INPUT DATA Start Marker

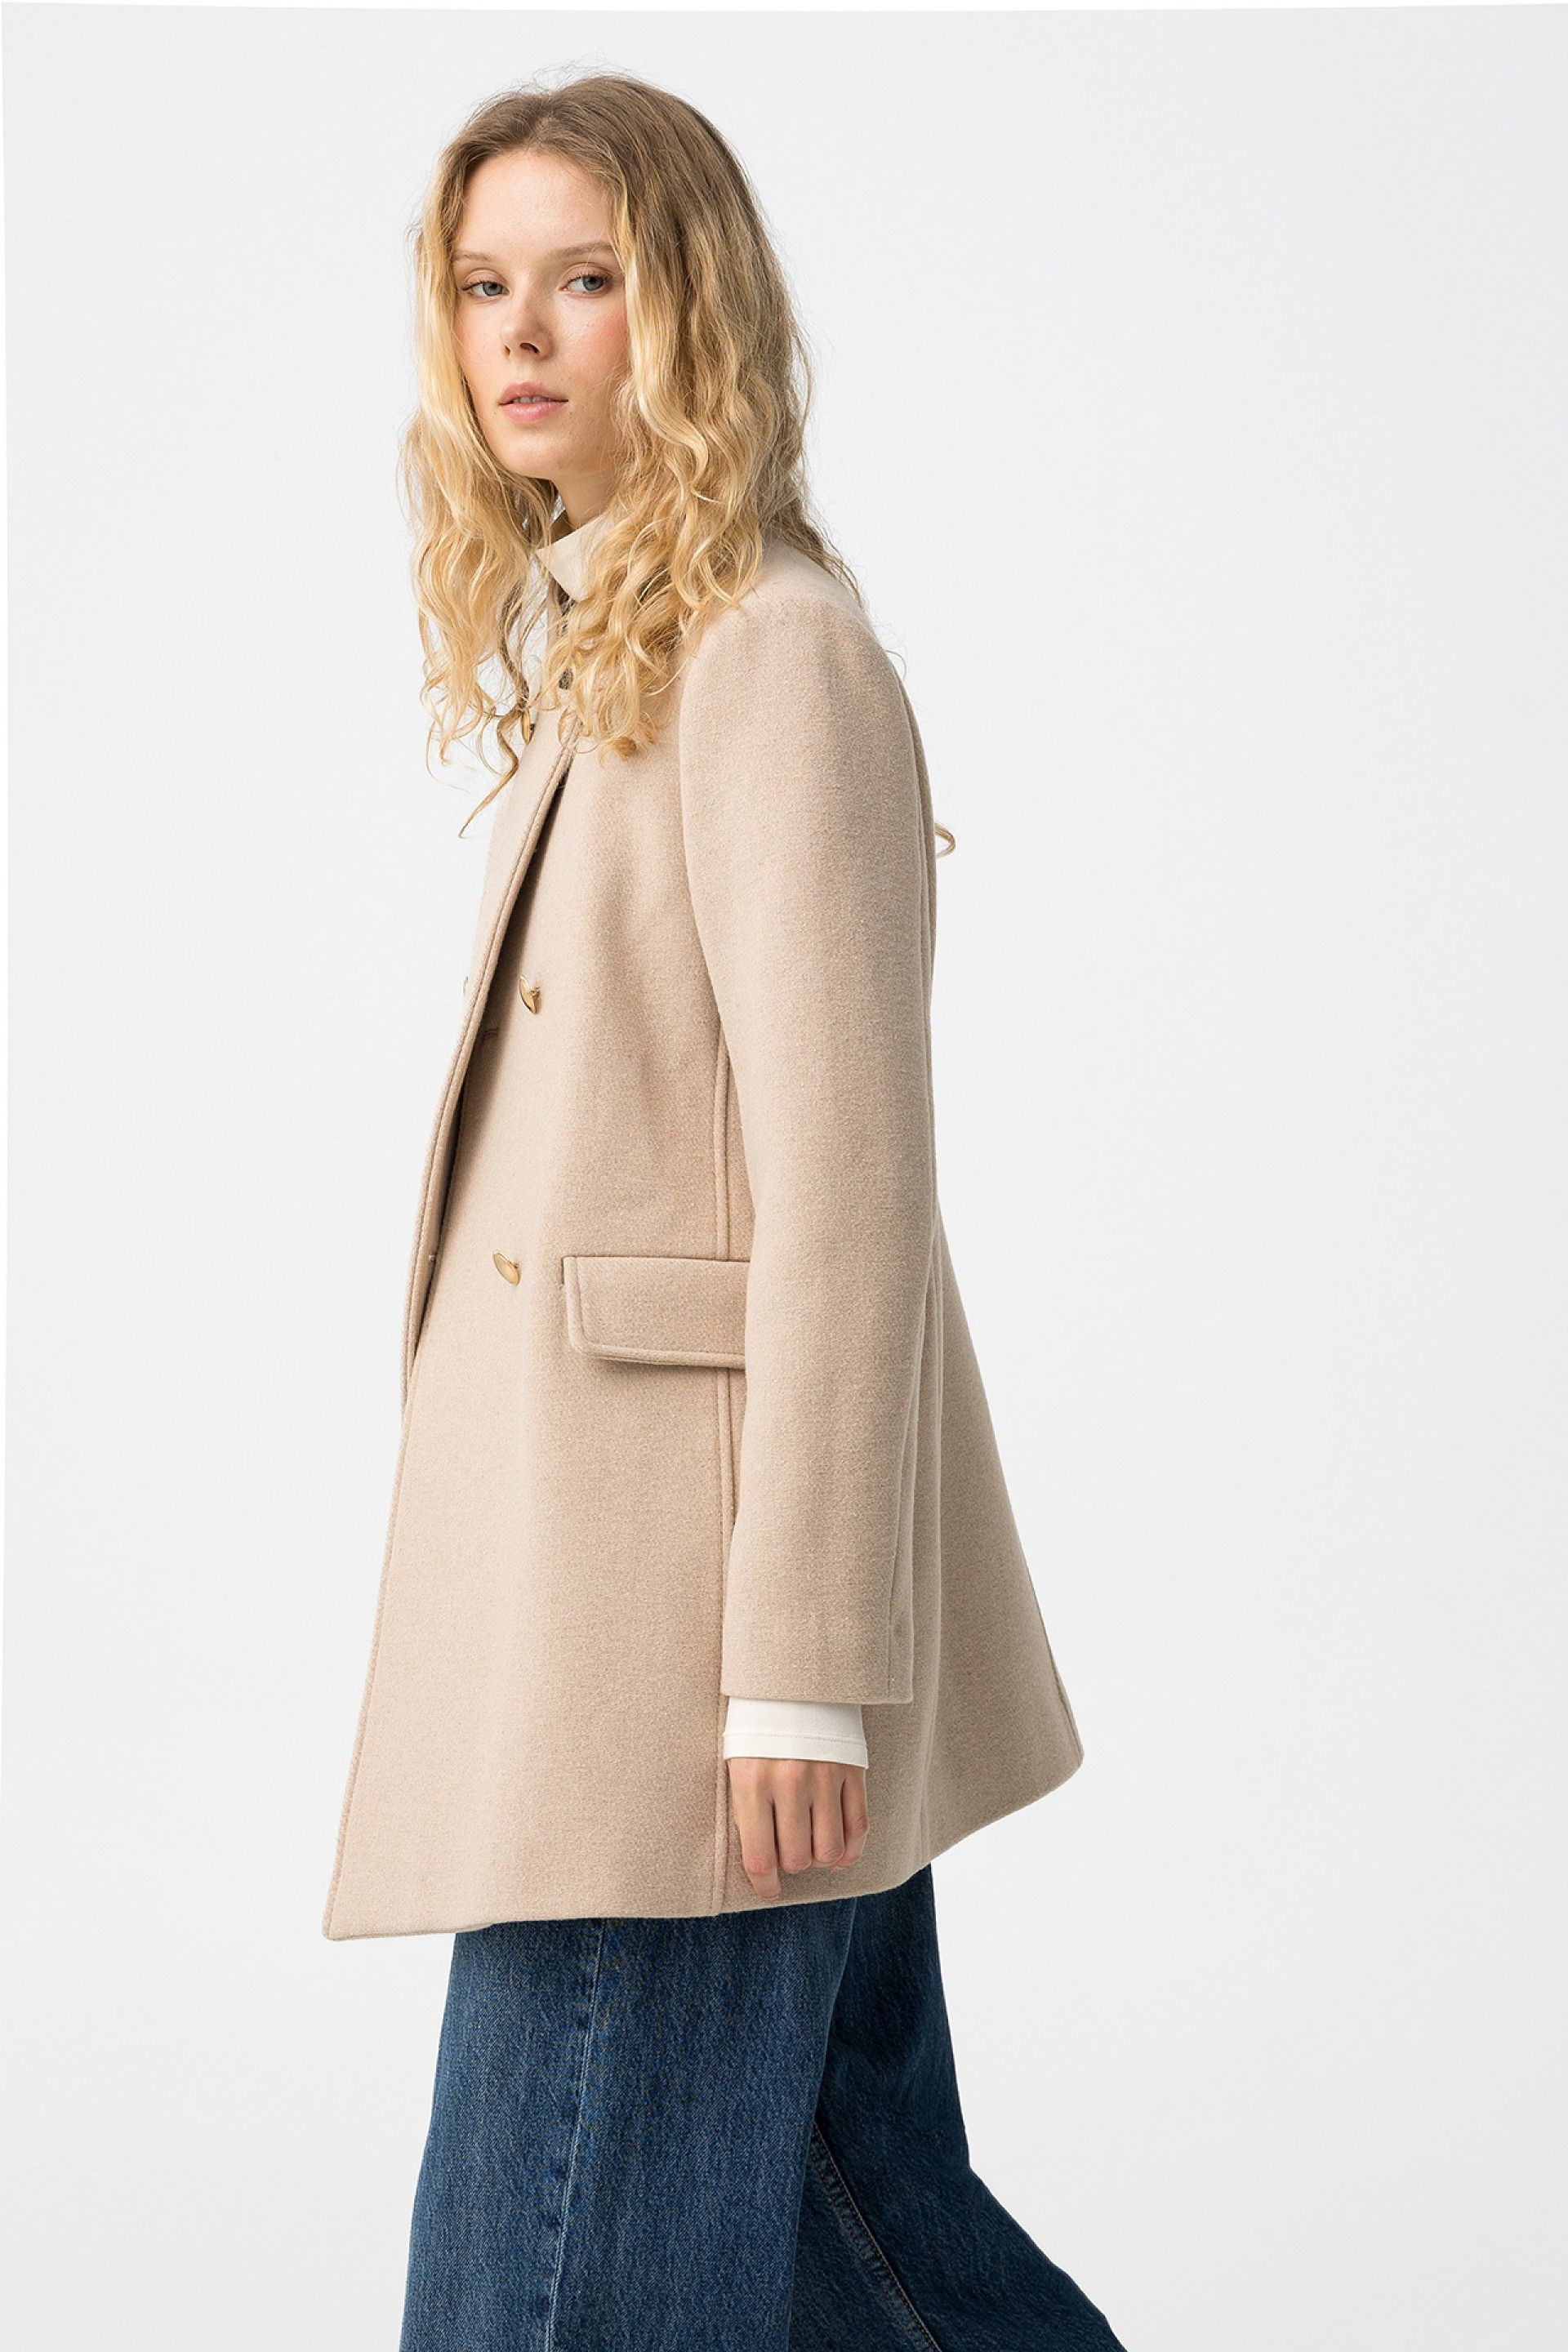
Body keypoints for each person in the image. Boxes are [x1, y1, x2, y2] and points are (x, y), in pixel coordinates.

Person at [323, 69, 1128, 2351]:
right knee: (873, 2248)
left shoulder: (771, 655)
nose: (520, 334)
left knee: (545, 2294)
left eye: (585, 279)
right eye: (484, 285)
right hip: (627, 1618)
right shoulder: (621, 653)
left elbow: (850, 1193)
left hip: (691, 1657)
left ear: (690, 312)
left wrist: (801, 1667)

INPUT DATA End Marker
INPUT DATA Start Marker

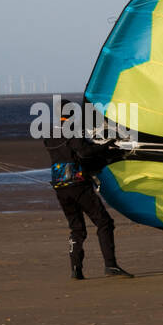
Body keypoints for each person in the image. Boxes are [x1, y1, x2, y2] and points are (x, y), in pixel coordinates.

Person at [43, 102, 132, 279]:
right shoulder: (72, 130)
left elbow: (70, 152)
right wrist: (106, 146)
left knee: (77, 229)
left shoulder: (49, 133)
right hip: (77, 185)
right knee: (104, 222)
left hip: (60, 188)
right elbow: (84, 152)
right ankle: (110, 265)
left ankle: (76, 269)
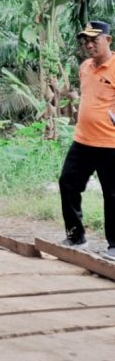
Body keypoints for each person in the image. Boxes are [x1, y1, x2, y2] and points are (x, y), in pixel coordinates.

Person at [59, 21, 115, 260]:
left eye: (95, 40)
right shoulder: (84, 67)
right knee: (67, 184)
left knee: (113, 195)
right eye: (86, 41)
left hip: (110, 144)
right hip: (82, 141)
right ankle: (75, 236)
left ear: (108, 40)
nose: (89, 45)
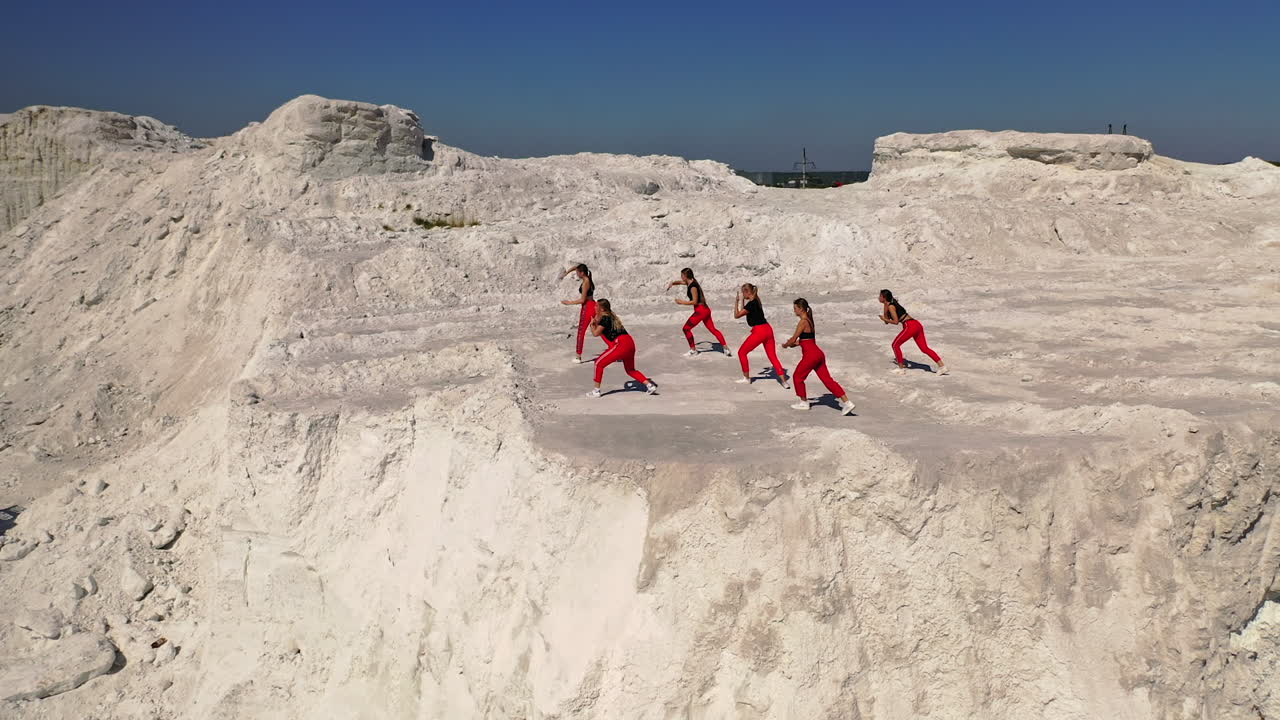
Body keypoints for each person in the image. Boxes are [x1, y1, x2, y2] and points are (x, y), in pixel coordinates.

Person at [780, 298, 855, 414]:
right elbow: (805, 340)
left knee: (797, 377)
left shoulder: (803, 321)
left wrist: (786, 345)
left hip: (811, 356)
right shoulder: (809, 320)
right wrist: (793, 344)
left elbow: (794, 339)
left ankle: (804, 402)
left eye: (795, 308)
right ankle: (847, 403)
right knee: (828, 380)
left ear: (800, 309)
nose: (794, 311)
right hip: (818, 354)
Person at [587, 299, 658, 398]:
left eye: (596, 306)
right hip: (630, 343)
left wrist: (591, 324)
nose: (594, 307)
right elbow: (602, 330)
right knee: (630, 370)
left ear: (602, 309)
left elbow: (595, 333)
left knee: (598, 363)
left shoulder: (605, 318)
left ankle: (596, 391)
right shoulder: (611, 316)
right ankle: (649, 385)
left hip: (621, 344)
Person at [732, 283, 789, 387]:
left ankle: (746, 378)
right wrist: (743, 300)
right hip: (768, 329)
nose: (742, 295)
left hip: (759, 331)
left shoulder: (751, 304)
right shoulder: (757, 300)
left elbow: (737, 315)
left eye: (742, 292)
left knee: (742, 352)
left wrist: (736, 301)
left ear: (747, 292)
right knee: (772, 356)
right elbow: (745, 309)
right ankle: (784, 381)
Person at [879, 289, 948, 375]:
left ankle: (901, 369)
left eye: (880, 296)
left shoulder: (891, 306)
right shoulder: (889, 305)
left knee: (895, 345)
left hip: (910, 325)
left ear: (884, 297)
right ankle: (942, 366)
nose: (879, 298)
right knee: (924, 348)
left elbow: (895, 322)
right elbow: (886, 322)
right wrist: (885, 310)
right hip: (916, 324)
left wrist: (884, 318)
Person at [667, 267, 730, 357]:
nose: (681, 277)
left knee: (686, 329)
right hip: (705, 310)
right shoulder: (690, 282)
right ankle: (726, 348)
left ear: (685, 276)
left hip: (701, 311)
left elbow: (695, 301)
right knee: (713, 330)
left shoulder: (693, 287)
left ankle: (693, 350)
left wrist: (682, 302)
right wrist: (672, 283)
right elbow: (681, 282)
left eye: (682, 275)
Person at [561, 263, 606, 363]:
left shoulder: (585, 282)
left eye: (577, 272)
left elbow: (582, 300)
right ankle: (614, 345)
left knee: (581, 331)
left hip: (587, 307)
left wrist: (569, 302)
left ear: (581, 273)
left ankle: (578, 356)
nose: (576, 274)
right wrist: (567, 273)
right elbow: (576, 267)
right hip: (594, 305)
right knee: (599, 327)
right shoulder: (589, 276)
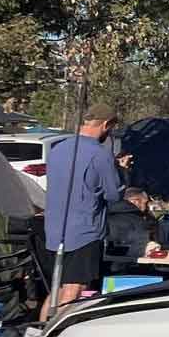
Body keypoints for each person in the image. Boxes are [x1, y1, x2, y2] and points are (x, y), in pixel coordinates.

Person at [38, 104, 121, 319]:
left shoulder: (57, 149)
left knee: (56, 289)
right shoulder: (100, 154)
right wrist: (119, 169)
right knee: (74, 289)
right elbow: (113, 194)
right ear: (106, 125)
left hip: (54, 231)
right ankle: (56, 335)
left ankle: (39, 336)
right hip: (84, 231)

INPUT DATA End Marker
INPUT DATA Start Marker

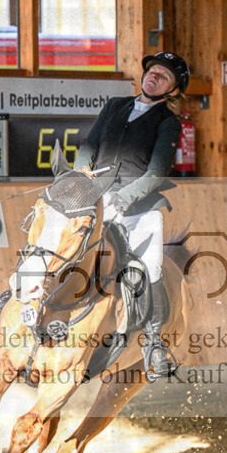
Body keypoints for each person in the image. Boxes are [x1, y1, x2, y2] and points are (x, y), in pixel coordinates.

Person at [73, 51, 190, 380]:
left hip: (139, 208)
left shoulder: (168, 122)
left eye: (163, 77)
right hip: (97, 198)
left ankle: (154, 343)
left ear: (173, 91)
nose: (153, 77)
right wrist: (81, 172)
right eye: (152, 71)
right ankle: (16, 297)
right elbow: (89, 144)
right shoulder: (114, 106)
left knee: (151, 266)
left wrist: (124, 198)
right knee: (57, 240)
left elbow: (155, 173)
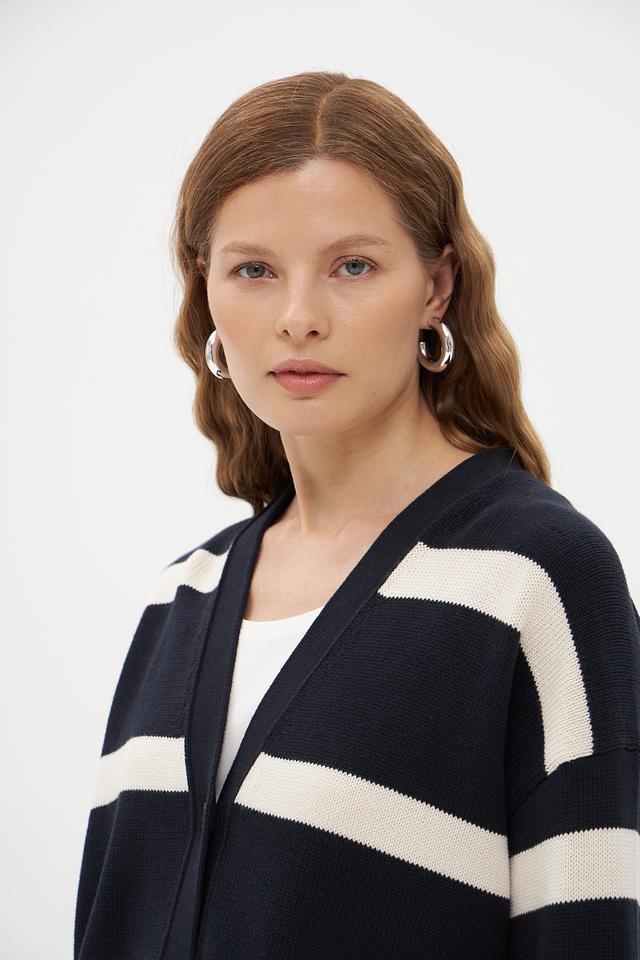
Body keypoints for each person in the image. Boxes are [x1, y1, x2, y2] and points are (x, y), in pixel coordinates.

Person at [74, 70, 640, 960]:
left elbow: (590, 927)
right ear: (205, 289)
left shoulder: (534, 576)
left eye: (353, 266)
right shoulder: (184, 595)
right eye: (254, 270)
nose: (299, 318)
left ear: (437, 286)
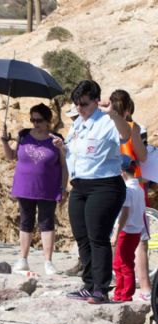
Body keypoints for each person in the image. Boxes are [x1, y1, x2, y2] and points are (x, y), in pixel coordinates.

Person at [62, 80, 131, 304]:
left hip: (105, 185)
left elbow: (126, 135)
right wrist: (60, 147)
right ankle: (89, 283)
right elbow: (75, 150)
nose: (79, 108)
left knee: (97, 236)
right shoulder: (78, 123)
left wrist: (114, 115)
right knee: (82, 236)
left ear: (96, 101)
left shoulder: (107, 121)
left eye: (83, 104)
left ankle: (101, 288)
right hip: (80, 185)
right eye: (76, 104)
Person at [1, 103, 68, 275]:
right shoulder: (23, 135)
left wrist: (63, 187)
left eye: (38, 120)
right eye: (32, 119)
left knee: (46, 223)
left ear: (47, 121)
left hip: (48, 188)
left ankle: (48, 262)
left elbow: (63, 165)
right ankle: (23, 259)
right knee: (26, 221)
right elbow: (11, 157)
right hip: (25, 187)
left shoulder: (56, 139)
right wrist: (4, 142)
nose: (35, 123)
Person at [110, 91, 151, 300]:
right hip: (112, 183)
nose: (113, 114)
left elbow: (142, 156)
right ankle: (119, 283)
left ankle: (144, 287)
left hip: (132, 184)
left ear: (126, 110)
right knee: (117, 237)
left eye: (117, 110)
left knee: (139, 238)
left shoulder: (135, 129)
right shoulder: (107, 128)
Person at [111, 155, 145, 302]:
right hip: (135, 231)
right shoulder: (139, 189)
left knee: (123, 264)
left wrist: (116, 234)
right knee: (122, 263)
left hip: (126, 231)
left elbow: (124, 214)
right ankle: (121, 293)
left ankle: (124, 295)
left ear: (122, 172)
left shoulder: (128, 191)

INPUT DATA End Marker

Your answer should be the lines above, from the line containing "right shoulder: (23, 135)" up to and including the line containing "left shoulder: (56, 139)", reproduced exactly and with nothing else.

● **WRITTEN REPLY**:
right shoulder: (23, 135)
left wrist: (63, 187)
left eye: (38, 120)
right eye: (32, 119)
left knee: (46, 223)
left ear: (47, 121)
left hip: (48, 188)
left ankle: (48, 262)
left elbow: (63, 165)
right ankle: (23, 259)
right knee: (26, 221)
right elbow: (11, 157)
right hip: (25, 187)
left shoulder: (56, 139)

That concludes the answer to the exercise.